Everything in the listing below should be repeated verbatim, apart from the pictures.
(Entries provided)
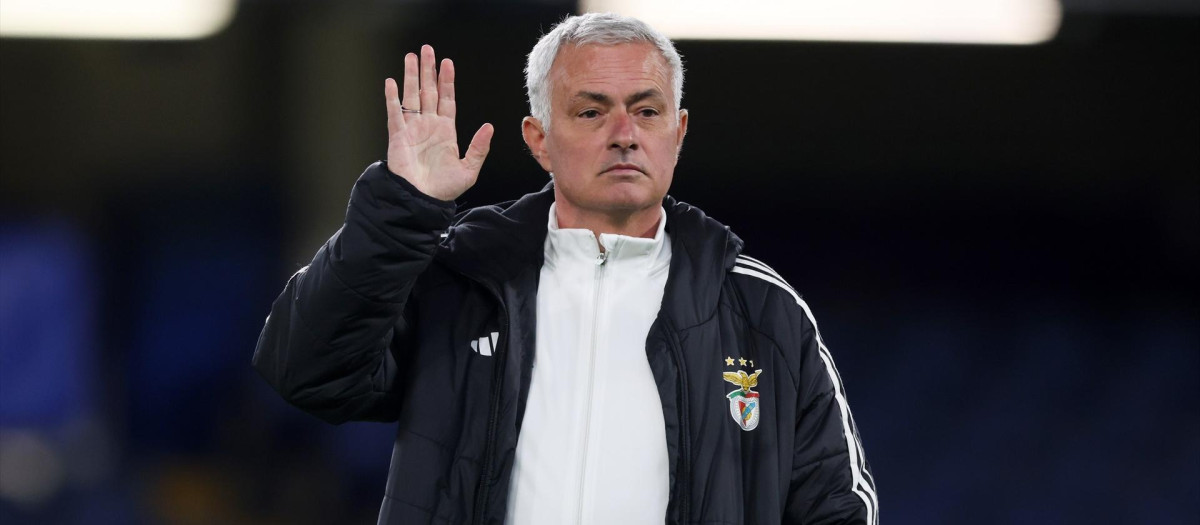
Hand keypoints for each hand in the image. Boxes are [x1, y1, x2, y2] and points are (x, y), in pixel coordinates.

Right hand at [385, 45, 493, 200]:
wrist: (421, 201)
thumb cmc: (443, 189)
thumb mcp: (469, 169)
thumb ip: (478, 148)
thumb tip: (489, 127)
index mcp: (446, 131)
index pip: (447, 99)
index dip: (447, 81)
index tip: (447, 63)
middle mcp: (428, 126)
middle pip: (428, 91)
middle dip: (428, 70)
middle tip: (427, 49)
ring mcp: (412, 129)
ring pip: (411, 96)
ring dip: (410, 76)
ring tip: (411, 57)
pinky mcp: (398, 136)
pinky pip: (394, 112)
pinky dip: (392, 97)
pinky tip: (391, 82)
(End Entries provided)
Answer to this problem:
Hand keypoints for each hand in the image. Boxes are [x1, y1, x2, y2] and points are (x, y), in pixel coordinates.

Right hand at [385, 45, 493, 200]:
wrist: (421, 201)
thumb cmc: (443, 189)
thumb mcp: (469, 169)
thumb ip: (478, 148)
thumb tip: (489, 127)
index mcp: (446, 131)
index pip: (447, 99)
index dip: (447, 81)
index tip: (447, 63)
middle mcp: (428, 126)
middle pip: (428, 91)
middle dip: (428, 70)
middle tip: (427, 49)
ring mcp: (412, 129)
ring pip: (411, 96)
ring dip: (410, 76)
ring tip: (411, 57)
pinky mcp: (398, 136)
pinky pip: (394, 112)
pinky dip: (392, 97)
pinky tip: (391, 82)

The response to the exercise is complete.